A series of transitions can be added to every item. A transition is executed by a state change.

You can define on which state change a particular transition can be applied using the from: and to: properties. These two properties act like a filter: when the filter is true the transition will be applied. You can also use the wildcard “*”, which means “any state”.

For example, from: "*"; to: "*" means "from any state to any other state", and is the default value for from and to. This means the transition will be applied to every state switch.

For this example, we would like to animate the color changes when switching state from “go” to “stop”. For the other reversed state change (“stop” to “go”) we want to keep an immediate color change and don’t apply a transition.

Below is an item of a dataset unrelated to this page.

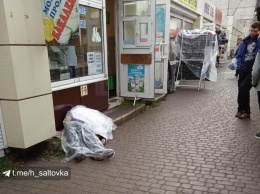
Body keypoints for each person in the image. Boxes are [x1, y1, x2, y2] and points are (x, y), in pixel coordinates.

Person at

We restrict the transition with the from and to properties to filter only the state change from “go” to “stop”. Inside the transition, we add two color animations for each light, which shall animate the property changes defined in the state description.

transitions: [
    Transition {
        from: "stop"; to: "go"
        // from: "*"; to: "*"
        ColorAnimation { target: light1; properties: "color"; duration: 2000 }
        ColorAnimation { target: light2; properties: "color"; duration: 2000 }
    }
]

You can change the state though clicking the UI. The state is applied immediately and will also change the state while a transition is running. So, try to click the UI while the state is in the transition from “stop” to “go”. You will see the change will happen immediately.

You could play around with this UI by, for example, scaling the inactive light down to highlight the active light.

For this, you would need to add another property change for scaling to the states and also handle the animation for the scaling property in the transition.

Another option would be to add an “attention” state where the lights are blinking yellow. For this, you would need to add a sequential animation to the transition for one second going to yellow (“to” property of the animation and one second going to “black”).

Maybe you would also want to change the easing curve to make it more visually appealing.